======== Page excerpt
# Real Time Capture of Institutional Orders - ASX Equities



## Smack (12 May 2014)

Who can offer this service to me as a Day Trader?

I want to observe what trades these major firms are making on a daily/real time basis.

Not interested in 'Change in Directors Interest' and 'Change in Substantial Holding' - but rather actual trades.

i want to watch what the big institutions are doing - when do they buy and when do they sell. 

Any of you use this service?

Does it help you with your trades?

Smack


----------



## DJG (12 May 2014)

I think you would struggle to find a 'real time' service that is actually accurate.  You'd be better off figuring out what potentially is insto buying and selling by learning market depth.


----------



## DeepState (12 May 2014)

Smack said:


> Who can offer this service to me as a Day Trader?
> 
> I want to observe what trades these major firms are making on a daily/real time basis.
> 
> ...




That type of stuff is available in tick/order level databases housed by the brokers.  They don't tend to release it on time because it would disadvantage their clients who may be getting set.  They do make it available with a long lag for exactly the reasons you want it for.  In any case, you'd need to gather the information from several brokers to know what was happening in net terms. An alternative is to get it via the custodians, but they are never going to release this info to you either as it breaches confidentiality requirements. Bottom line, you are not going to get it live.

But.....if you are super smart....there are ways to get powerful information with what you can get your hands on as a retail stand-alone and profit from it in the way that you are imagining.  That's for you to figure out though.


----------



## Smack (12 May 2014)

thanks.

can you advise me what brokers make this data available with a long lag?

Smack


----------



## DeepState (12 May 2014)

Smack said:


> thanks.
================
======== Source information
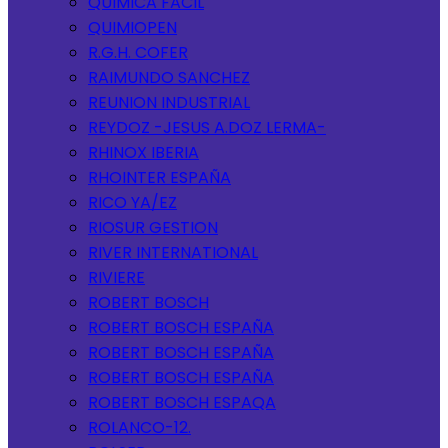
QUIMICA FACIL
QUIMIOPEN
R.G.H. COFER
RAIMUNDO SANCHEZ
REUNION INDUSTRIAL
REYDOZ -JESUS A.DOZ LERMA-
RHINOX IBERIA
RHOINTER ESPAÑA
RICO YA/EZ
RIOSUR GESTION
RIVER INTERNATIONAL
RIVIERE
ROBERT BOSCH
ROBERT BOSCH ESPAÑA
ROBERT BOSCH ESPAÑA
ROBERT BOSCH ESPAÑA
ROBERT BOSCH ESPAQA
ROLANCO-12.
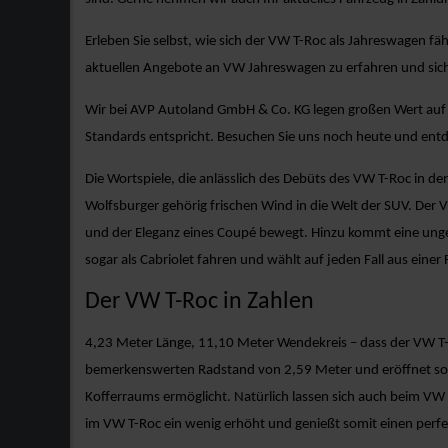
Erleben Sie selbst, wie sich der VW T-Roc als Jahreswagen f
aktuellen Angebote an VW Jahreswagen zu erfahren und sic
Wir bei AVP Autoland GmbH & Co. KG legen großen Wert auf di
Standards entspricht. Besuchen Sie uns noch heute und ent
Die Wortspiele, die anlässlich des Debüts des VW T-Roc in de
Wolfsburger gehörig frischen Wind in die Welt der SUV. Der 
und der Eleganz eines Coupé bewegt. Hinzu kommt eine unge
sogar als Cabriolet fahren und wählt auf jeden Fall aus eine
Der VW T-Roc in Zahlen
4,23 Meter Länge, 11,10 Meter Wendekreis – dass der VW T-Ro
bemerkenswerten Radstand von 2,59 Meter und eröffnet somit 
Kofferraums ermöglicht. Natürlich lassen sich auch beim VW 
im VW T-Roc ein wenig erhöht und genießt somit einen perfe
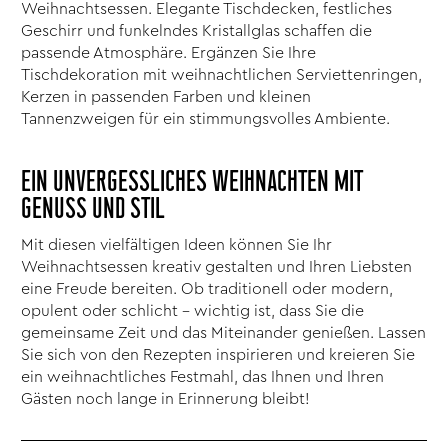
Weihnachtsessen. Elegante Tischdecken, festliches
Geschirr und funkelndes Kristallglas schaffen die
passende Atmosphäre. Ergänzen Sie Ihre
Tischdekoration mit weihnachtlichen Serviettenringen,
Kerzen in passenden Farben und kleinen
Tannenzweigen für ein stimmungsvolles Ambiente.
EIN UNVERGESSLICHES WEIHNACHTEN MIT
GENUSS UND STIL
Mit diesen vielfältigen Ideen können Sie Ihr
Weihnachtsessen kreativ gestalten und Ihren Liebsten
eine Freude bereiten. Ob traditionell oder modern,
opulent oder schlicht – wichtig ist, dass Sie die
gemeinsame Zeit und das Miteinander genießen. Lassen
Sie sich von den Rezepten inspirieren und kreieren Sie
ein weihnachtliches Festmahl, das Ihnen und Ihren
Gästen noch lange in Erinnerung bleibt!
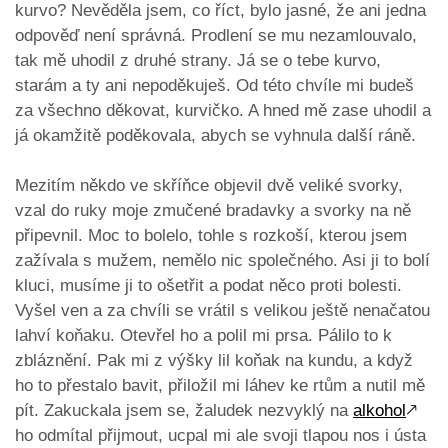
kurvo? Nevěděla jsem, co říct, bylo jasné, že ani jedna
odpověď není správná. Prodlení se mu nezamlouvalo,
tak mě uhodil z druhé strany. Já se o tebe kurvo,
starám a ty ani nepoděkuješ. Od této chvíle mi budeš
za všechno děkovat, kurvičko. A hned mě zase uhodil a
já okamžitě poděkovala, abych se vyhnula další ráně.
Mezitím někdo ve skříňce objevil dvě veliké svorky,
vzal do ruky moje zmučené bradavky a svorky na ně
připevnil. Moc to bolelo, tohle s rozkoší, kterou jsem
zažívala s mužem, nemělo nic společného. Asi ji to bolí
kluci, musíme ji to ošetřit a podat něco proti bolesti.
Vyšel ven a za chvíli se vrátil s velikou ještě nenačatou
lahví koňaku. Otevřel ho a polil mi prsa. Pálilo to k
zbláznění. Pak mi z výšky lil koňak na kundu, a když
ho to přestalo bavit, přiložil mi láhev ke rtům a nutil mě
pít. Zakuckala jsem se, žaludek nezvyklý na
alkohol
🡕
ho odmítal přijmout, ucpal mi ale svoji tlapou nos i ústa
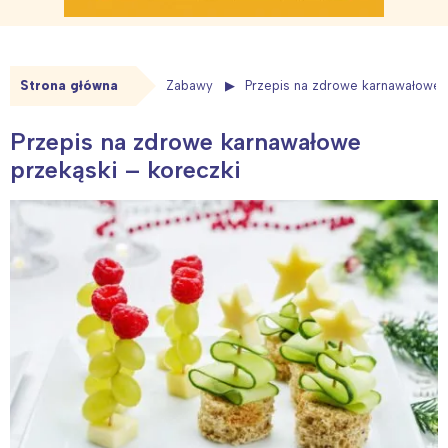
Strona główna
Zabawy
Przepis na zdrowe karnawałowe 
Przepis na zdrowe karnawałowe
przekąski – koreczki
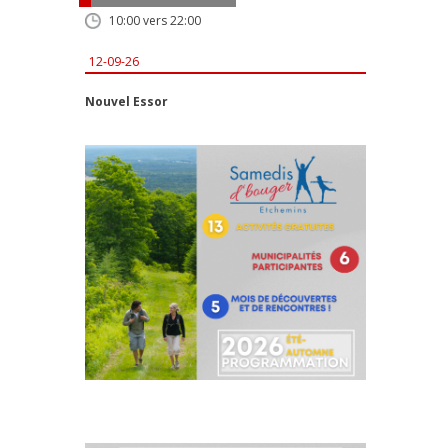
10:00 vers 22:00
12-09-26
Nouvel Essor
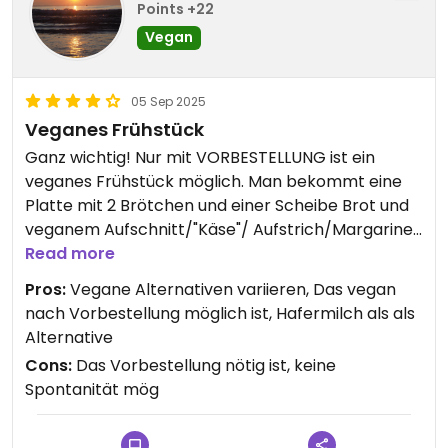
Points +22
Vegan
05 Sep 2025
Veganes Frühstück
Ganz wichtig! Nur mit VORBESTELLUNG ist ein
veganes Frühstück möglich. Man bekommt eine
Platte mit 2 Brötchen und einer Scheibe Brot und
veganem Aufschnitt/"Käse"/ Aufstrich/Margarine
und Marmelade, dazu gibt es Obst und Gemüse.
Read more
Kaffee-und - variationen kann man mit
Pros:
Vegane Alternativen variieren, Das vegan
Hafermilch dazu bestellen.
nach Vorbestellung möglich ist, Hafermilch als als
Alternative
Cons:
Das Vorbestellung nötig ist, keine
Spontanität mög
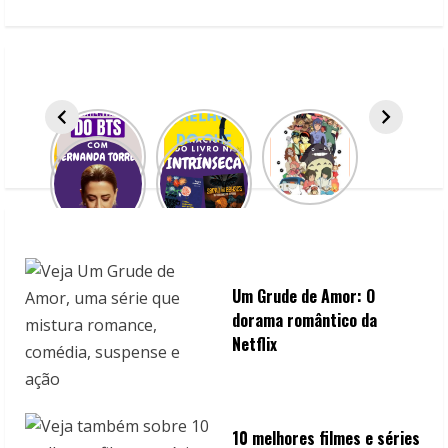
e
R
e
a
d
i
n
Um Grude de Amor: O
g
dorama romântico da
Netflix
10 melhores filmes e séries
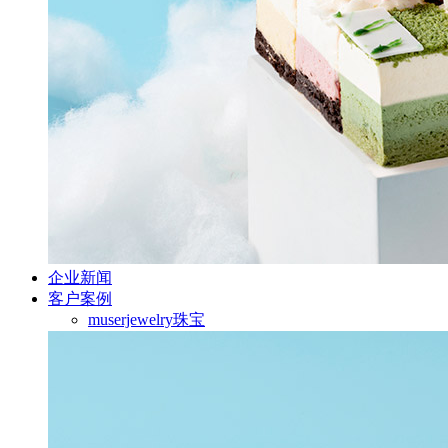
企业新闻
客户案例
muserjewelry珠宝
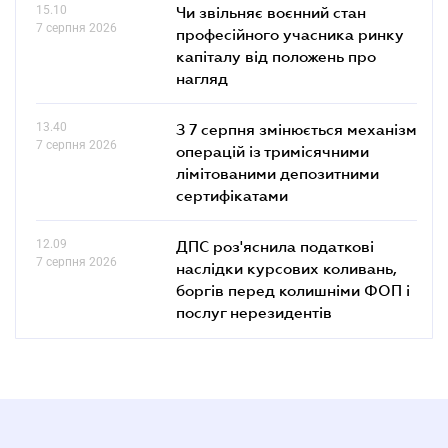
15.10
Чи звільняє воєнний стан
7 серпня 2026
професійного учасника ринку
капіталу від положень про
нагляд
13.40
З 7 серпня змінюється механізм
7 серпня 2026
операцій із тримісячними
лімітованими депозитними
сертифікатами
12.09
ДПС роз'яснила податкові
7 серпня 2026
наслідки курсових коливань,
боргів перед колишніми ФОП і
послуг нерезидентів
================
## Task requirements
**a)** Do the following statements agree with the forum thread? (i) DJG recommends learning market depth instead of looking for a real-time service. (ii) DeepState says custodians will supply the information to a retail trader on request. (iii) Smack asks which brokers make the data available with a long lag. Answer yes or no for each, quoting the words of the thread that decide it.
**b)** Lay out as a numbered list the lines of the collected entries from the line with "kurvo? Nevěděla jsem, co" up to and including the line with "zažívala s mužem, nemělo", leaving out any blank lines.

## Results for each task
**a)**
(i) Yes: "You'd be better off figuring out what potentially is insto buying and selling by learning market depth."
(ii) No: "An alternative is to get it via the custodians, but they are never going to release this info to you either as it breaches confidentiality requirements."
(iii) Yes: "can you advise me what brokers make this data available with a long lag?"

**b)**
1. kurvo? Nevěděla jsem, co říct, bylo jasné, že ani jedna
2. odpověď není správná. Prodlení se mu nezamlouvalo,
3. tak mě uhodil z druhé strany. Já se o tebe kurvo,
4. starám a ty ani nepoděkuješ. Od této chvíle mi budeš
5. za všechno děkovat, kurvičko. A hned mě zase uhodil a
6. já okamžitě poděkovala, abych se vyhnula další ráně.
7. Mezitím někdo ve skříňce objevil dvě veliké svorky,
8. vzal do ruky moje zmučené bradavky a svorky na ně
9. připevnil. Moc to bolelo, tohle s rozkoší, kterou jsem
10. zažívala s mužem, nemělo nic společného. Asi ji to bolí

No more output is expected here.